Date: 28 Aug 2025
Editor’s note: This explainer focuses on user experience, not marketing claims. Participation, caps, and fees vary by bank. Always verify with your provider.

What it is (and what it is not)
DuitNow–PayNow is an instant-payments corridor used by participating providers in Malaysia and Singapore. It lets you send money using familiar identifiers (mobile numbers or proxies) rather than full account numbers. It is not a guarantee that any two banks you choose will work together—support, caps, and fees are bank-specific.
How the experience typically works
• You initiate a cross-border payment from your home bank or app.
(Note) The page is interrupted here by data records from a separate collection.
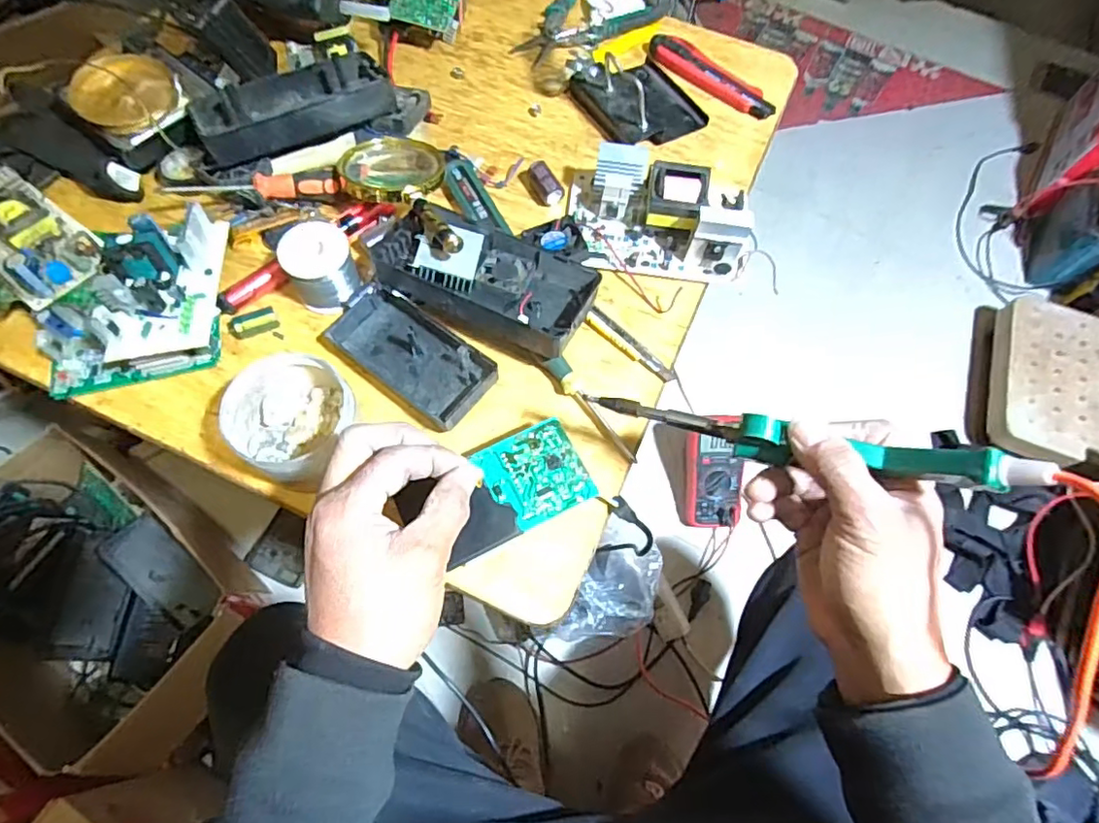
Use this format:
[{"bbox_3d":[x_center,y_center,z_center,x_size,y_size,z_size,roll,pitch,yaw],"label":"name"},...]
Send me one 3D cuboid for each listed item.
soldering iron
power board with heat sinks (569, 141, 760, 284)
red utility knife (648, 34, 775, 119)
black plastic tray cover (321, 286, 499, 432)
[{"bbox_3d":[0.131,0.015,0.334,0.231,0.031,0.022,9,63,31],"label":"soldering iron"},{"bbox_3d":[0.097,-0.178,0.519,0.158,0.054,0.107,8,66,1],"label":"power board with heat sinks"},{"bbox_3d":[0.169,-0.354,0.622,0.149,0.017,0.036,32,69,12],"label":"red utility knife"},{"bbox_3d":[-0.109,-0.043,0.469,0.135,0.025,0.064,36,69,13],"label":"black plastic tray cover"}]

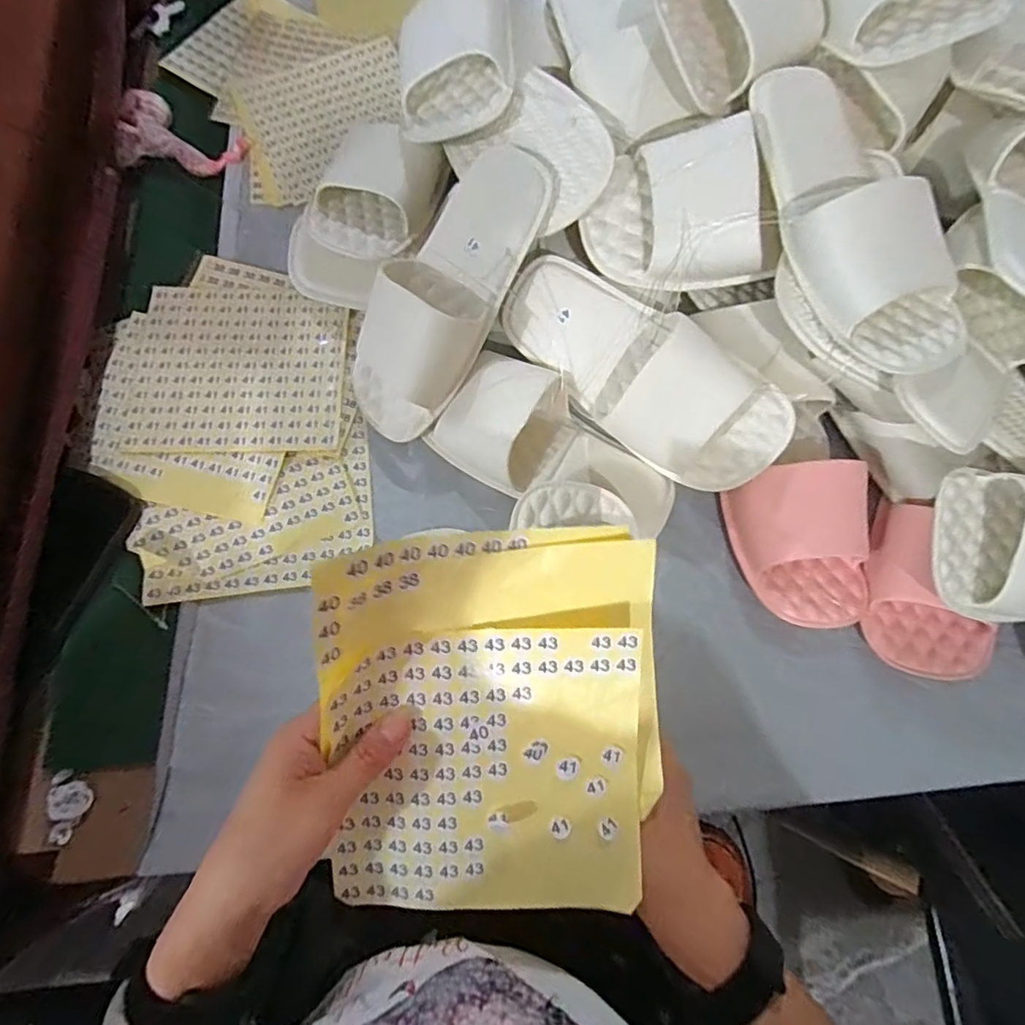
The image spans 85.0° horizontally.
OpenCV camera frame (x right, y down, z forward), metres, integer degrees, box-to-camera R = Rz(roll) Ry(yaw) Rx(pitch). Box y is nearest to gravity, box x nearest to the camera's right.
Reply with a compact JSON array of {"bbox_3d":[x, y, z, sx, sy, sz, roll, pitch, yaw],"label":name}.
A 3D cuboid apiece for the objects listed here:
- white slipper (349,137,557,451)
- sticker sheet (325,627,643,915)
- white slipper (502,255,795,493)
[{"bbox_3d":[-0.057,-0.167,0.425,0.095,0.055,0.232,34,101,8],"label":"white slipper"},{"bbox_3d":[-0.011,0.139,0.297,0.160,0.022,0.155,-1,97,-5],"label":"sticker sheet"},{"bbox_3d":[0.097,-0.114,0.440,0.248,0.070,0.106,38,119,12],"label":"white slipper"}]

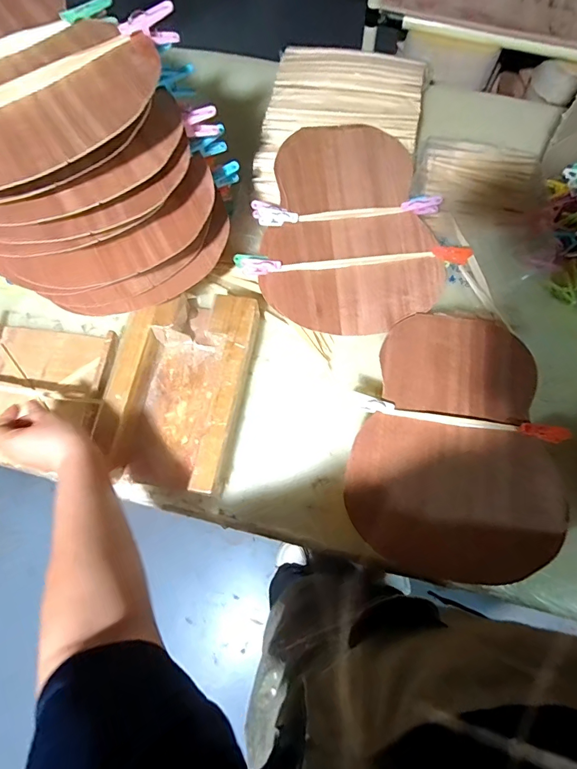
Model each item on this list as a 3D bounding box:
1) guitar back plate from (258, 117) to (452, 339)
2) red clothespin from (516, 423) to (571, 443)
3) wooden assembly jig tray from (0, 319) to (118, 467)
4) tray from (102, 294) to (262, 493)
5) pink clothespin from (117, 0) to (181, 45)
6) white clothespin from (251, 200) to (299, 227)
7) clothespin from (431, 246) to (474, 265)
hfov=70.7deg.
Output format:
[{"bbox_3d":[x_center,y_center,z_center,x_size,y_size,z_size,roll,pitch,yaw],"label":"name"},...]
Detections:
[{"bbox_3d":[0.078,-0.236,0.599,0.245,0.015,0.325,-12,79,-1],"label":"guitar back plate"},{"bbox_3d":[0.306,0.058,0.488,0.053,0.015,0.015,9,69,27],"label":"red clothespin"},{"bbox_3d":[-0.356,0.012,0.578,0.210,0.047,0.205,7,71,3],"label":"wooden assembly jig tray"},{"bbox_3d":[-0.148,0.000,0.561,0.174,0.063,0.265,11,71,4],"label":"tray"},{"bbox_3d":[-0.135,-0.346,0.397,0.054,0.029,0.013,-29,73,-9],"label":"pink clothespin"},{"bbox_3d":[-0.023,-0.253,0.607,0.075,0.023,0.028,19,72,7],"label":"white clothespin"},{"bbox_3d":[0.235,-0.188,0.584,0.056,0.021,0.018,7,71,3],"label":"clothespin"}]

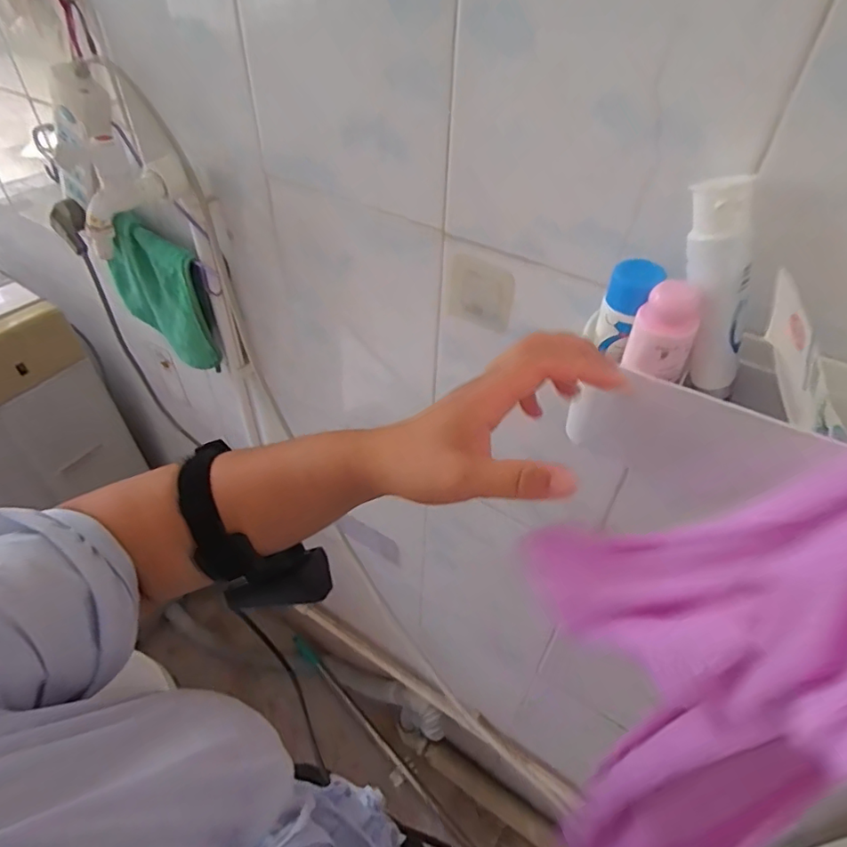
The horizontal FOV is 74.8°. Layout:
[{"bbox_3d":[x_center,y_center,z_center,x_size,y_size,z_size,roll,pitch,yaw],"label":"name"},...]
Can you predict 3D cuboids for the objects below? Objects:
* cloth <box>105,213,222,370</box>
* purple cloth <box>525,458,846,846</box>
[{"bbox_3d":[-0.332,-0.165,0.689,0.192,0.154,0.035,34,53,27],"label":"cloth"},{"bbox_3d":[0.110,0.116,0.256,0.052,0.315,0.154,-23,49,-41],"label":"purple cloth"}]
• The app shows the recipient’s name for confirmation if the proxy is valid.
• Transfers often credit within minutes during system hours, but the first few payments may face lower caps or extra checks.
• Receiving banks may hold unusual or large first-time payments for review.
Daily caps and fees (why they vary)
• Caps depend on risk policies: new device, new payee, and recent account age usually trigger lower limits.
• Fees may be a flat amount, a percentage, or zero for promotional periods; FX spreads still apply if conversion occurs.
• Some banks require additional steps to raise caps (e.g., in-app confirmations, cooling-off, or in-person verification).
Timing and reliability
• During normal hours, instant means minutes; around maintenance windows and weekends, expect delays.
• Name mismatches, unusual payment purposes, or rapid device changes can cause manual review.
• For important commitments (rent, deposits), schedule a day early until you know your route’s behavior.
A safe way to start (pilot routine)
Pilot 1: small amount on a weekday afternoon (MY/SG business hours overlap).
Pilot 2: same amount near the edge of system hours to observe timing differences.
Record: sent time, credited time, fees, and the exact SGD received. Keep IDs and references.
Common error patterns and fixes
• “Name does not match”: verify the registered proxy and standardize spelling.
• “Exceeded limit”: raise caps through in-app settings and wait out any cooling-off period.
• “Payment pending review”: provide a clear purpose if prompted and avoid repeated retries.
• “Recipient not supported”: confirm both banks participate in the corridor for your payment type.
Security and fraud hygiene
• Confirm the recipient identity in-app; do not rely on screenshots or messages.
• Treat any call asking you to change payee details or install software as a scam.
• Use alerts and keep daily caps conservative; whitelist trusted payees only after two clean transfers.
When not to use instant
• Large first-time transfers that are likely to trigger holds.
• Payments with documentation needs (tuition, property) better handled via bank-to-bank wires with references.
• Situations where you must attach long narratives or invoices—wires and email coordination are simpler.
FAQ
Q: Are instant transfers always cheaper? A: Not necessarily—fees and FX can outweigh speed. Compare all-in cost.
Q: Can I receive to a Malaysian proxy and hold SGD? A: Behavior is bank-specific. Check whether conversion happens automatically and at what rate.
Q: What happens if I typed the wrong proxy? A: If the system validated and you confirmed the name, a recall is not guaranteed. Contact both banks immediately.
Bottom line
Treat instant payments as a convenient tool, not a cure-all. Pilot, log results, and keep caps conservative until you understand your corridor.